The HN discussion highlighted:

  • Excitement about finally having an open harness reference implementation
  • Skepticism about whether star counts reflect real usage
  • Discussion about how “clean-room” it really is given the Claude Code leak happened the same week
  • Interest in the Rust port for production use

Limitations

  1. Early stage — The first structured release milestone is still being finalized
  2. Python-only today — Rust runtime is “in progress”
  3. Documentation gaps — Evolving rapidly; some APIs not yet documented
  4. Smaller tool library — Default tool set is limited vs Claude Code’s full suite
  5. Star count skepticism — 72K stars in days invites questions about authenticity (though forks match)

Who Should Use This

  • Researchers studying agent architectures — Best open reference implementation available
  • Teams building proprietary AI coding tools — Fork it, customize, own the stack
  • Developers tired of closed harnesses — Full transparency into what the agent does
  • Local-first AI users — Works with Ollama, local models, no vendor lock-in
  • Contributors wanting impact — Active, fast-growing project

Who Should Skip This

  • Users who just want to code — Claude Code, Cursor, or Windsurf are more polished
  • Production teams needing stability — Too early; pin dependencies carefully
  • Non-Python developers — Wait for the Rust runtime to mature

The Bigger Picture

Claw Code’s arrival isn’t a coincidence. The AI coding world is bifurcating:

  • Closed, premium tools — Claude Code, Cursor, Windsurf (Cognition)
  • Open, composable frameworks — Claw Code, OpenCode, Aider

The closed tools win on polish and ease of use. The open frameworks win on transparency, cost, and customization. Most serious developers will use both — closed for daily work, open for building custom solutions.

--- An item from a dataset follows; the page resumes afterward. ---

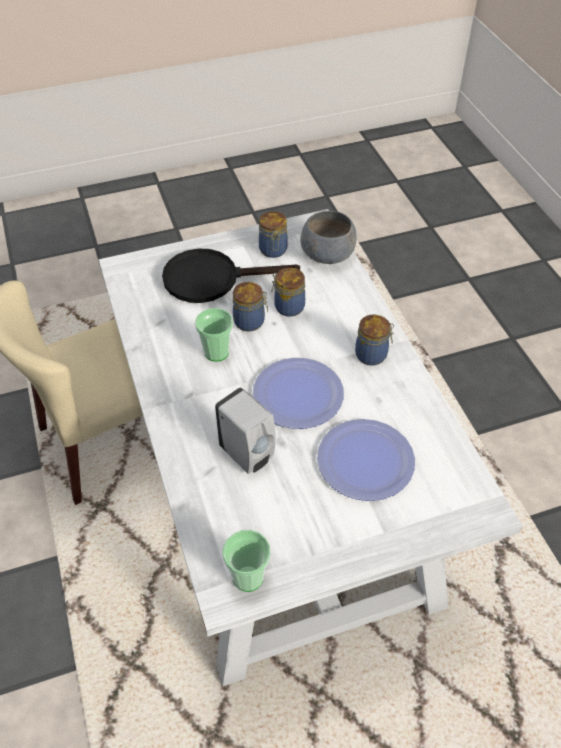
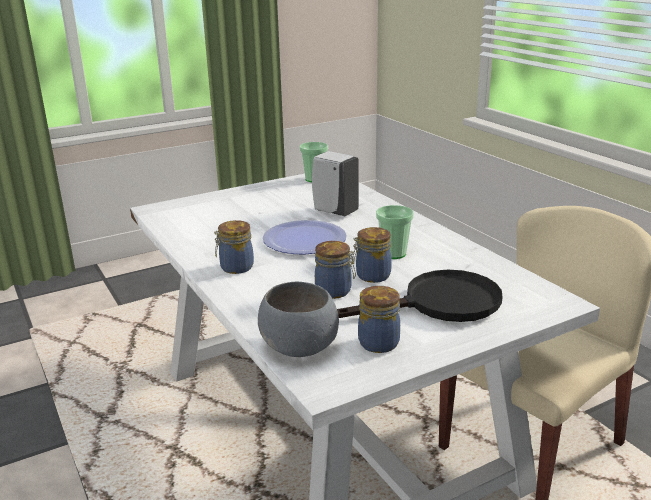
camera: 170 degrees right, 25 degrees down
(365, 460) = (242, 218): plate -> none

Claw Code fills a real gap: a reference implementation of a Claude-Code-class harness that anyone can read, fork, and extend.


FAQ

Q: Is Claw Code affiliated with Anthropic? A: No. It’s an independent open-source project with no endorsement from Anthropic or any model provider.

Q: Did it use the leaked Claude Code source? A: The project states explicitly it’s a “clean-room rewrite without copying proprietary source code.” The Claude Code leak happened around the same time, but Claw Code development predates the leak per the repository history.

Q: What models does it support? A: Any OpenAI-compatible API. That includes GPT-5.4, Claude (via API), Gemini, Ollama local models, DeepSeek, etc.

Q: When is the stable release? A: The first structured release milestone targets a stable Python API, expanded documentation, and initial Rust runtime modules. No specific date yet.

Q: Can I contribute? A: Yes. The project welcomes contributors in systems programming, AI tooling, and developer experience. See claw-code.codes for contribution guidelines.